*Deine Aufgabe*. Welche zwei Wasserkühlungen stehen im Forumsbeitrag zur Wasserkühlung zur Auswahl?

── Vorliegender Text ──

# ANTEC H2O 620 oder



## Bernardo_1989 (7. Oktober 2011)

Hallo,

bin gerade am entscheiden welche Wasserkühlung ich mir besorgen werde, zur Auswahl stehen

ANTEC_H2O_620
CORSAIR_Cooling_Hydro_Series_H60

Was mich hierbei u.a. verunsichert sind die unterschiedlichen Aussagen zwecks Qualität, manche behaupten CORSAIR sei qualitativ wesentlich besser, andere wieder behaupten ANTEC wäre auf gleichem Niveau.

Hat jemand Erfahrung mit einem der zwei Komplettsets gesammelt?

Danke
Mfg


----------



## Blutengel (7. Oktober 2011)

───
── Aufgeführte Einträge ──

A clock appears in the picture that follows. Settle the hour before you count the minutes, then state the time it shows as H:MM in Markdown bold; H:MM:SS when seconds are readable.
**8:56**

───
── Aufgeführte Einträge ──

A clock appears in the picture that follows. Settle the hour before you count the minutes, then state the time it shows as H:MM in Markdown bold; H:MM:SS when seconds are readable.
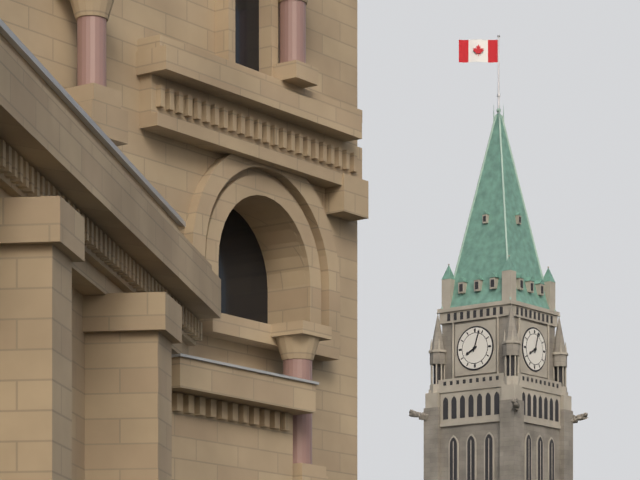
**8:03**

───

*Lösung*. ANTEC H2O 620 und CORSAIR Cooling Hydro Series H60.